Black Music Month is so special because there’s nothing that contains the power of our culture like Black Music. Not only does it manage to hold our limitless power, it also reflects that power back out into the world. “Black music is the foundation of every genre that exists,” shared one of our guest panelists, Dollar. “It has always been the source and voice for all of the emotions that we feel as a community. From political activism to the cookouts, the range is endless.”
Here’s a look at its range via a few things we realized from our June Intentional Activation #blkcreatives Twitter Chat – Joy & Pain: The Healing Power of Black Music.
It tells our stories for us. ALL of them.
“Donny Hathaway’s “Someday We’ll All Be Free” from his ‘Extension of a Man’ album for me!, Dollar, one of the special guests for the night, tweeted. “This song shares a story of many for various reasons. Whether it be mental health or just the ups and downs that life brings.”

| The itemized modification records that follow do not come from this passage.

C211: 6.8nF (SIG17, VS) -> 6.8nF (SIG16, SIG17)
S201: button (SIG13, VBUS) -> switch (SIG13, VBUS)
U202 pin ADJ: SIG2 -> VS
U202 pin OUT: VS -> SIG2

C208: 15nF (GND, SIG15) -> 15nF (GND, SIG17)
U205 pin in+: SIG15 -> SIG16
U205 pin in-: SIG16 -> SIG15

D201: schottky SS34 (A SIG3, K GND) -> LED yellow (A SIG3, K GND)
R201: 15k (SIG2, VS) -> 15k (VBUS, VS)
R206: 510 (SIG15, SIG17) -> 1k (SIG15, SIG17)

And the storytelling is so powerful that it stretches across different genres and eras.
“First: Huge OutKast fan so ‘Da Art of Storytellin’ series touches my spirit. Coming of age to the end of the world to the stank of success. They did that. OutKast is untouched as storytellers. PERIODT,” tweeted our guest for the night, Dr. Regina N. Bradley, Professor/Podcaster.

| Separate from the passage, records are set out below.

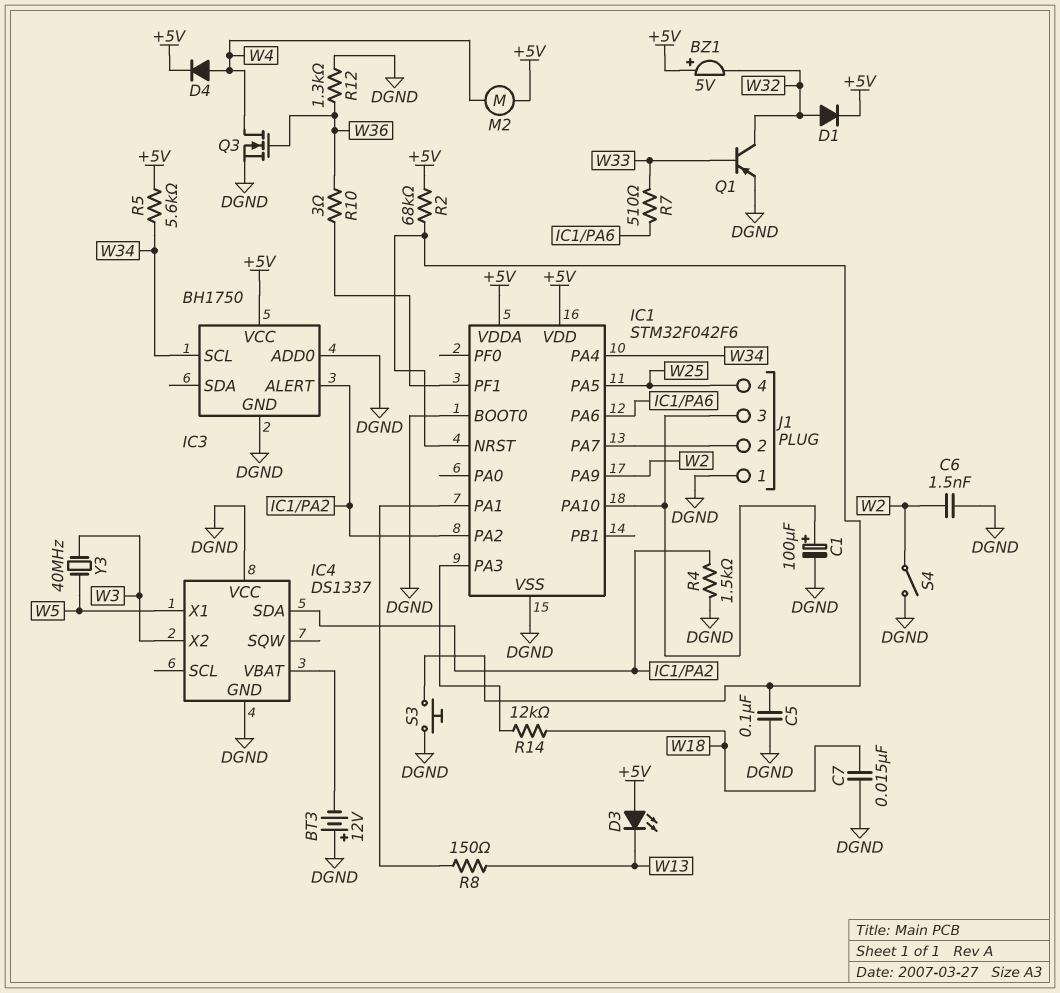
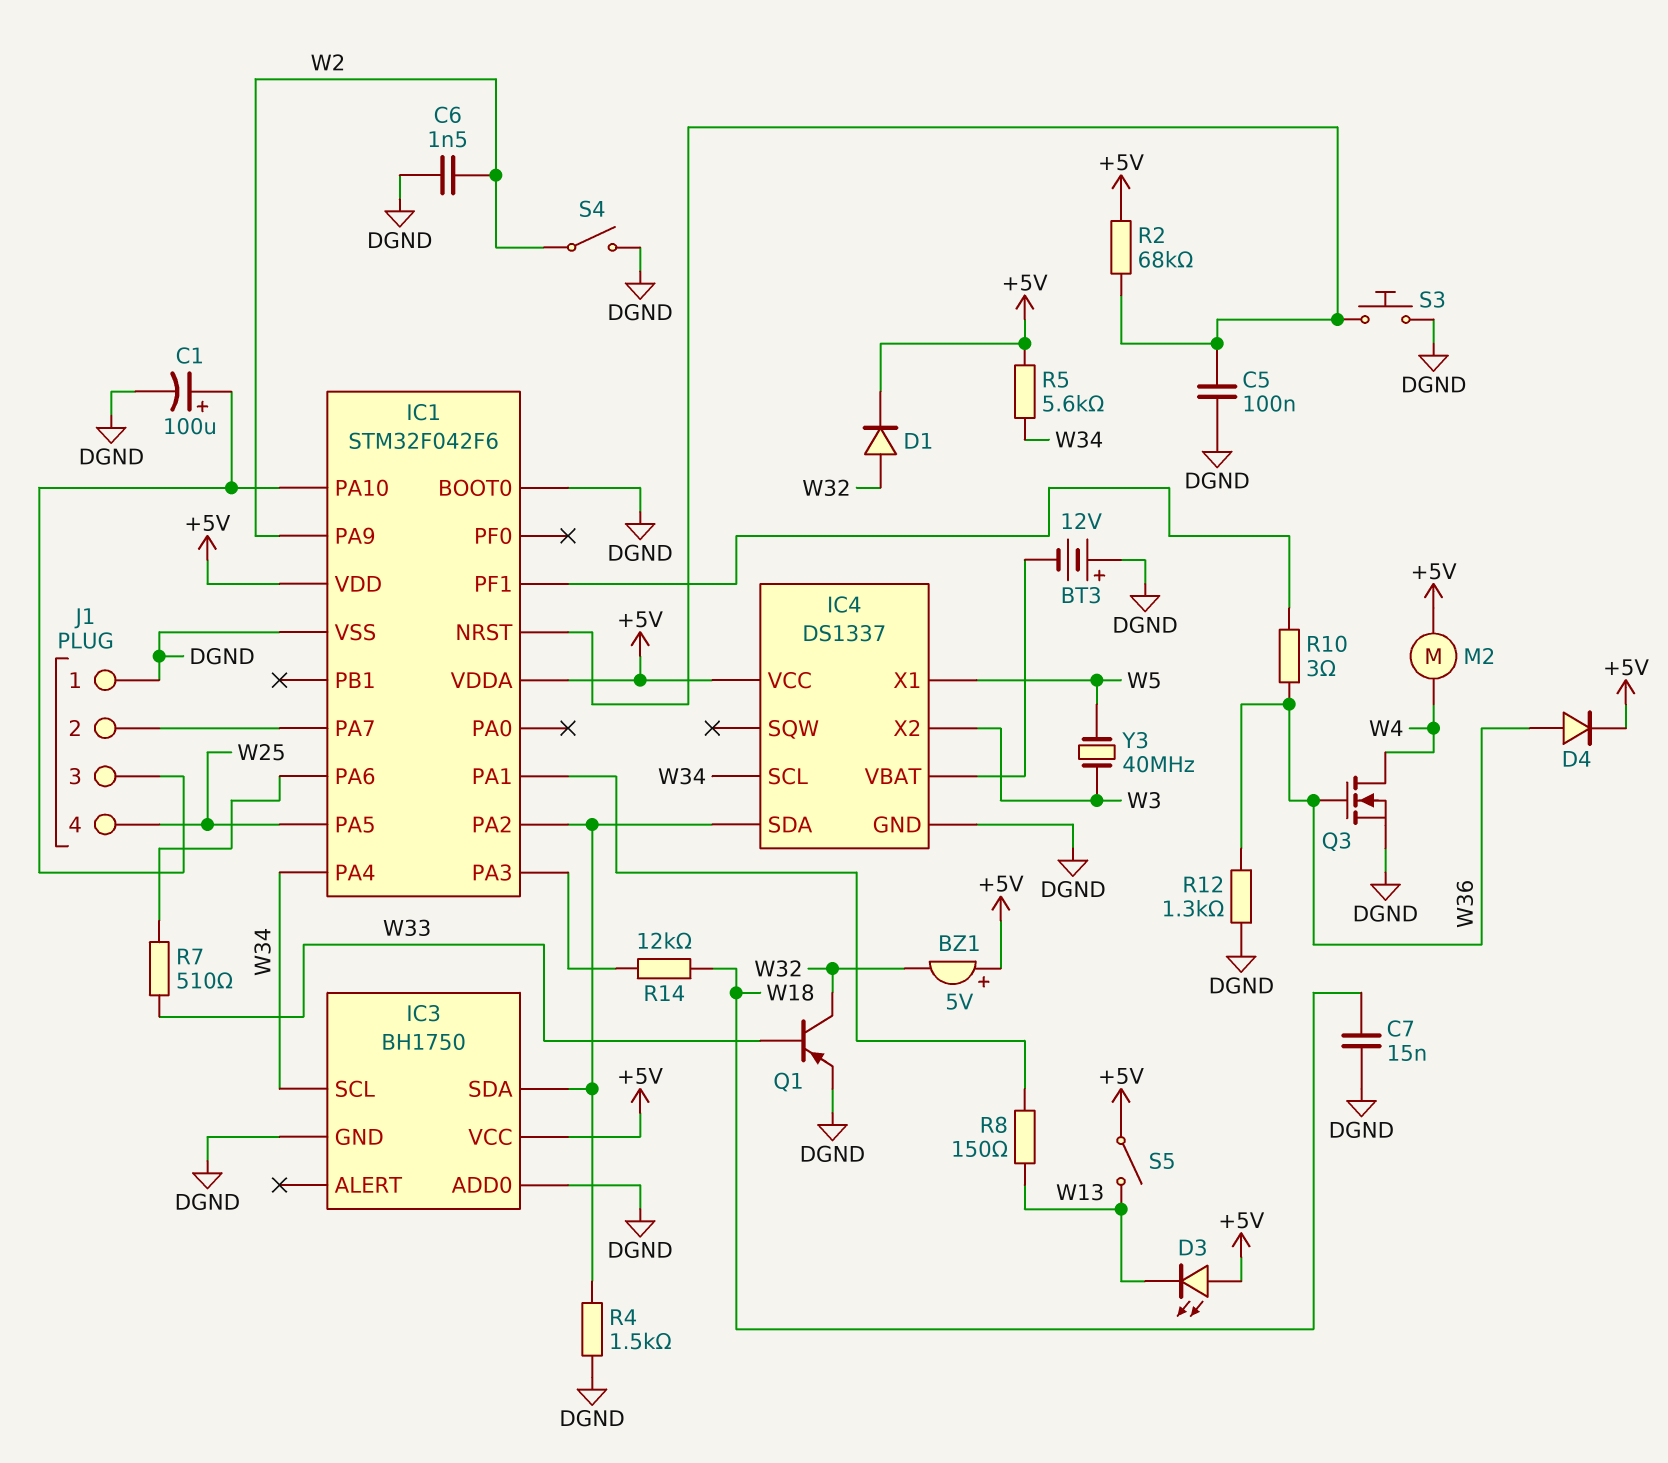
D4: diode (A W4, K +5V) -> diode (A W36, K +5V)
IC3 pin ALERT: IC1/PA2 -> none
IC3 pin SDA: none -> IC1/PA2
IC4 pin SCL: none -> W34
IC4 pin VCC: DGND -> +5V
S5: none -> switch (+5V, W13)

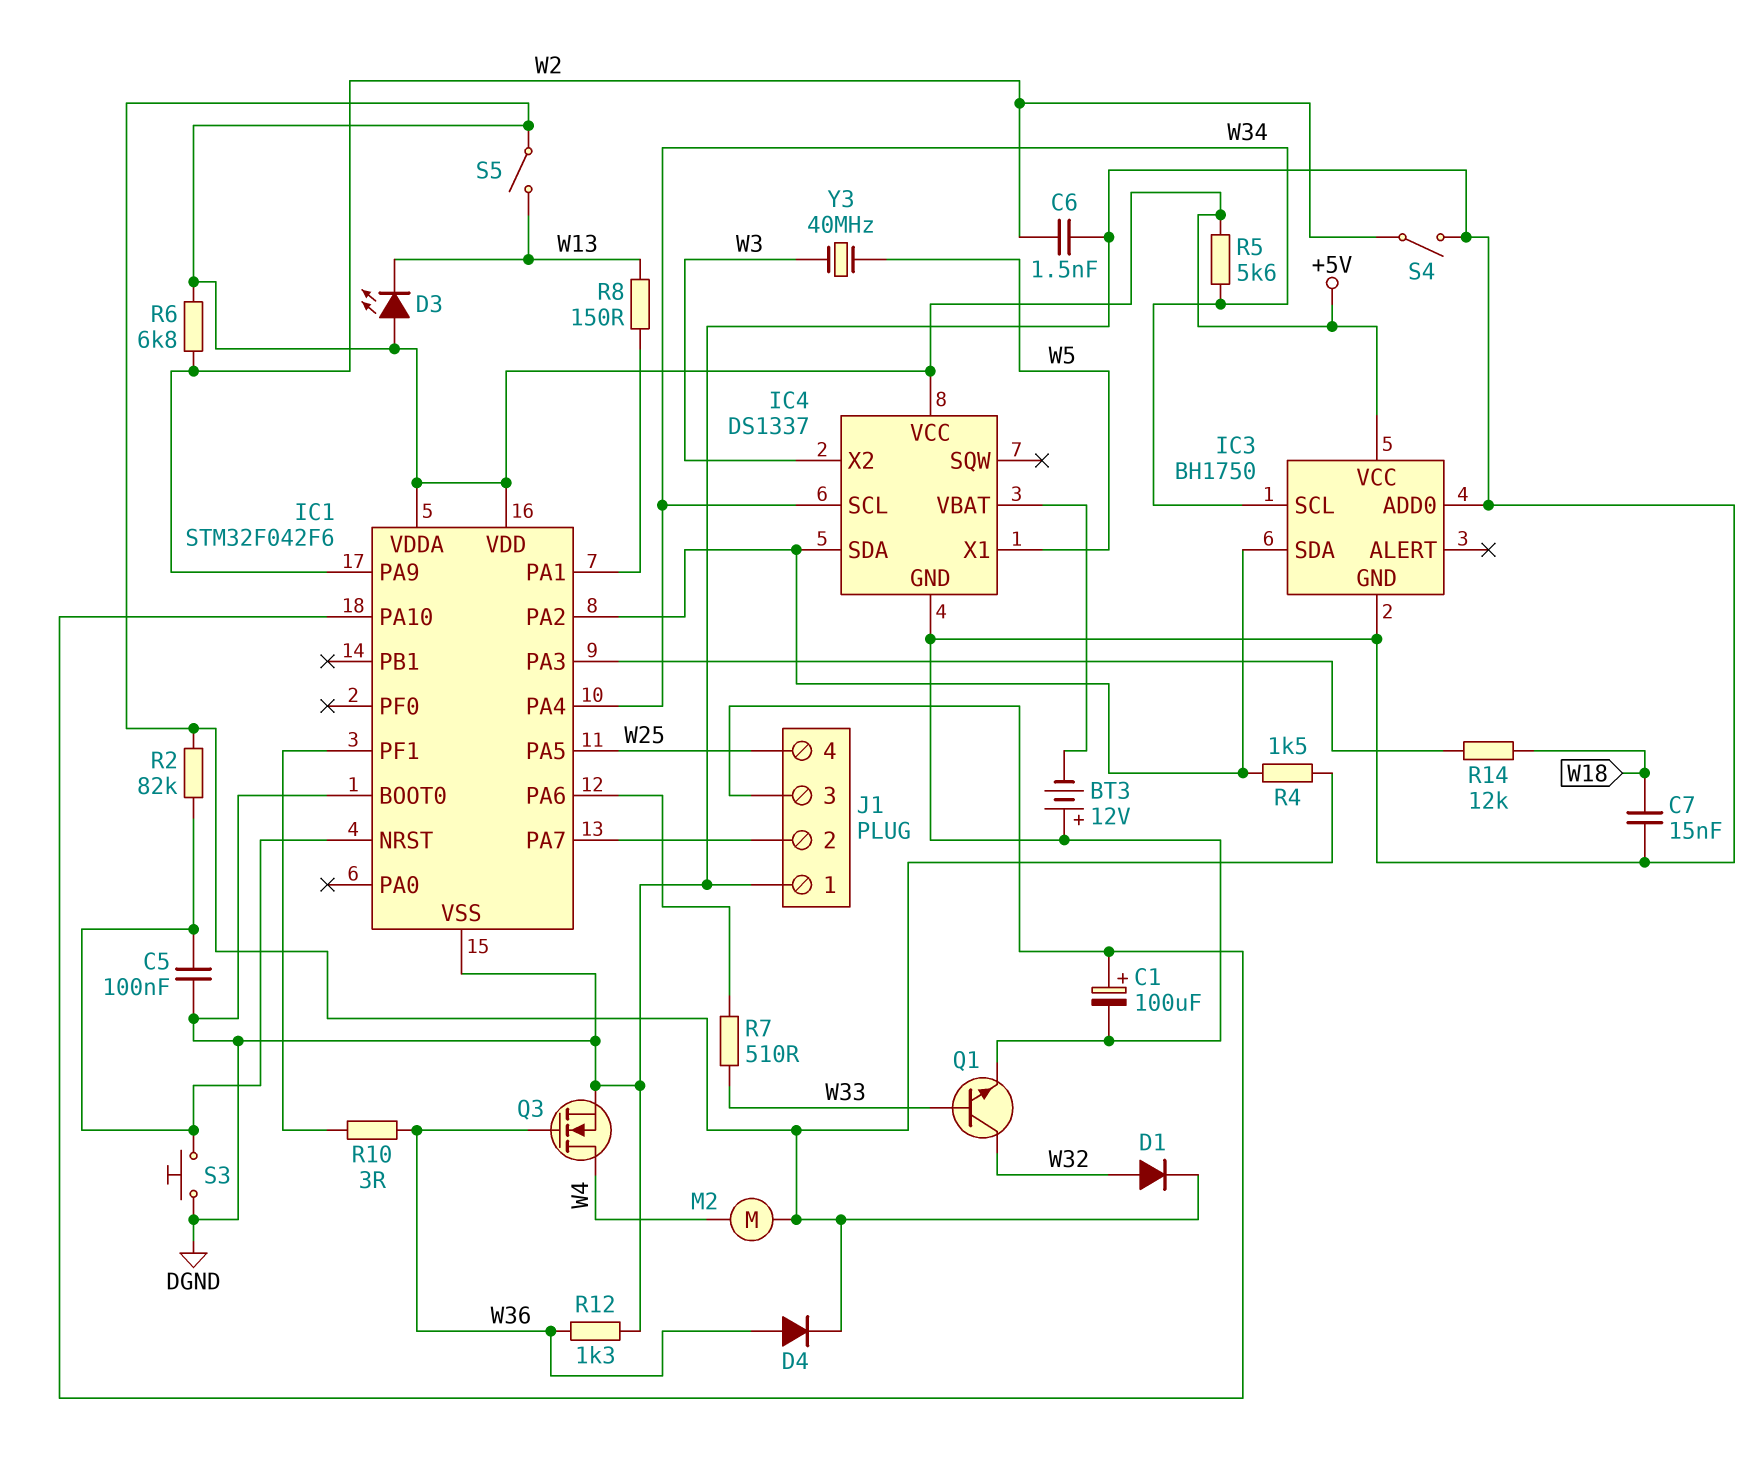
BZ1: buzzer 5V (plus +5V, minus W32) -> none
Q1: PNP (B W33, C W32, E DGND) -> NPN (B W33, C W32, E DGND)
R2: 68k (+5V, IC1/NRST) -> 82k (+5V, IC1/NRST)
R4: 1.5k (DGND, IC1/PA2) -> 1.5k (+5V, IC1/PA2)
R6: none -> 6.8k (+5V, W2)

“Second is the elements, Earth Wind and Fire. They told stories of joy and escape where Black folks didn’t hide themselves. The FREEDOM in EWF’s music is the ultimate story of the greatness of Black people’s imagination.”
It’s a spiritual experience, bringing us joy and healing..
“The soul of the [Black] people singing it. There’s such an inherent struggle, joy, passion, & healing embedded in the Black voice that cannot be duplicated. You can’t help but feel,” Mel Smith tweeted. “It’s a reflective of who we are as a people. Our souls. It’s just amplified thru melody and words.”
It was made clear during our Black Music Month chat that nothing amplifies our soul like Black music especially when you start to think of musicians, artists, producers, and songwriters like Marvin Gaye, Earth Wind And Fire and Frankie Beverly & Maze.
“Yo last week at the height of the protest. I put on Stevie Wonder Love’s in Need, Marvin Gaye what’s going on and Sam Cooke and just mourned for all those whose lives were lost,” Eddie tweeted. “It was like healing.”
When we’re going through a hard time, Black music brings us some peace. If you’re currently in need of a boost, we highly recommend playing these top five songs from Naima.
1. “Glow of Love” x Change & Luther Vandross 2. “Love, Love, Love” x Donny Hathaway 3. “Golden Time of Day” x Frankie Beverly & Maze 4. “Spread My Wings” x Troop 5. “Just Us” x Two Tons of Fun
Wanna support Naima’s Black History filled Music History threads on Twitter? Send her some love: Cash.me/$musicsermon
It drives our movements.
It doesn’t matter the time or the place, our music becomes the soundtrack to our missions, personally and professionally.
“As a kid, I remember the height of acts like Public Enemy, Ice Cube, Paris, and then later groups like Brand Nubian, ATCQ, etc,” Guest panelist, John Morrison, a DJ/Music writer and reflected during the chat. “I literally saw in real-time how music could shape the consciousness of people. I tell people that Hip Hop radicalized me as a child.”
In all of its forms, Black music is a cultural contribution that KEEPS on giving. If you think about how Anita Baker can transfer a Saturday morning clean-up session, it’s a household cleaning agent. Black music even holds the power to decipher the truth in our lives – for example if you don’t hop even the slightest bit when Dru Hill’s Tell Me comes on, can you be trusted? It’s our language, our religion, our foundation for a culture that stretches across the world.